> _Exercise instructions_:
Report every line in the records below that holds the word "KiCad".

> _Materials provided_:
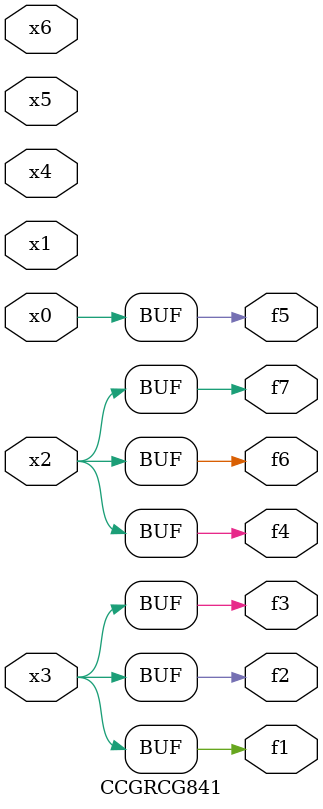
<source format=v>
module CCGRCG841(
	input x0, x1, x2, x3, x4, x5, x6,
	output f1, f2, f3, f4, f5, f6, f7
);
	assign f1 = x3;
	assign f2 = x3;
	assign f3 = x3;
	assign f4 = x2;
	assign f5 = x0;
	assign f6 = x2;
	assign f7 = x2;
endmodule

</source>
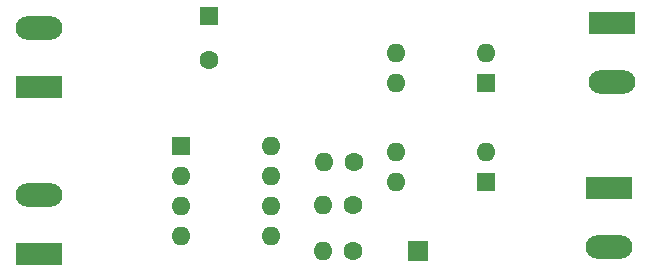
<source format=gbr>
G04 #@! TF.GenerationSoftware,KiCad,Pcbnew,(5.1.5)-3*
G04 #@! TF.CreationDate,2020-04-25T22:11:23+03:00*
G04 #@! TF.ProjectId,ATtiny85_NeoPixel_SKRv.1.3,41547469-6e79-4383-955f-4e656f506978,v.1.0*
G04 #@! TF.SameCoordinates,Original*
G04 #@! TF.FileFunction,Copper,L1,Top*
G04 #@! TF.FilePolarity,Positive*
%FSLAX46Y46*%
G04 Gerber Fmt 4.6, Leading zero omitted, Abs format (unit mm)*
G04 Created by KiCad (PCBNEW (5.1.5)-3) date 2020-04-25 22:11:23*
%MOMM*%
%LPD*%
G04 APERTURE LIST*
%ADD10R,1.600000X1.600000*%
%ADD11C,1.600000*%
%ADD12O,3.960000X1.980000*%
%ADD13R,3.960000X1.980000*%
%ADD14R,1.700000X1.700000*%
%ADD15O,1.600000X1.600000*%
G04 APERTURE END LIST*
D10*
X71704200Y-60756800D03*
D11*
X71704200Y-64556800D03*
D12*
X57327800Y-61827400D03*
D13*
X57327800Y-66827400D03*
X57327800Y-80924400D03*
D12*
X57327800Y-75924400D03*
D14*
X89458800Y-80670400D03*
D12*
X105613200Y-80387200D03*
D13*
X105613200Y-75387200D03*
X105816400Y-61366400D03*
D12*
X105816400Y-66366400D03*
D15*
X81407000Y-80721200D03*
D11*
X83947000Y-80721200D03*
X83947000Y-76809600D03*
D15*
X81407000Y-76809600D03*
D11*
X83972400Y-73126600D03*
D15*
X81432400Y-73126600D03*
D10*
X69392800Y-71755000D03*
D15*
X77012800Y-79375000D03*
X69392800Y-74295000D03*
X77012800Y-76835000D03*
X69392800Y-76835000D03*
X77012800Y-74295000D03*
X69392800Y-79375000D03*
X77012800Y-71755000D03*
D10*
X95148400Y-74853800D03*
D15*
X87528400Y-72313800D03*
X95148400Y-72313800D03*
X87528400Y-74853800D03*
X87528400Y-66421000D03*
X95148400Y-63881000D03*
X87528400Y-63881000D03*
D10*
X95148400Y-66421000D03*
M02*

</source>
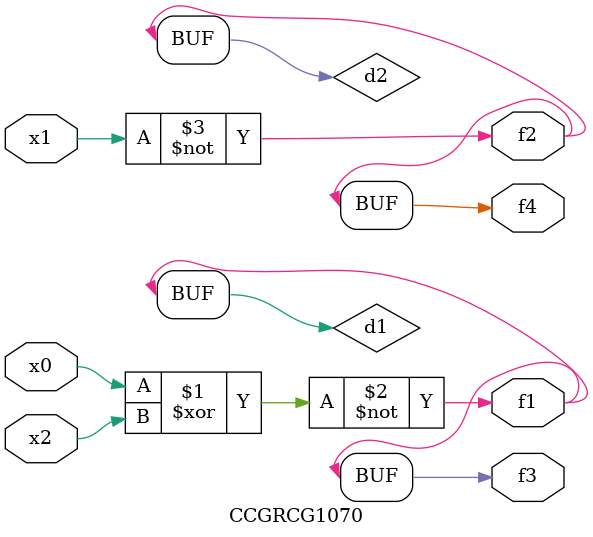
<source format=v>
module CCGRCG1070(
	input x0, x1, x2,
	output f1, f2, f3, f4
);

	wire d1, d2, d3;

	xnor (d1, x0, x2);
	nand (d2, x1);
	nor (d3, x1, x2);
	assign f1 = d1;
	assign f2 = d2;
	assign f3 = d1;
	assign f4 = d2;
endmodule

</source>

> _Exercise solution_:
G04 #@! TF.GenerationSoftware,KiCad,Pcbnew,(5.1.5)-3*
G04 Created by KiCad (PCBNEW (5.1.5)-3) date 2020-04-25 22:11:23*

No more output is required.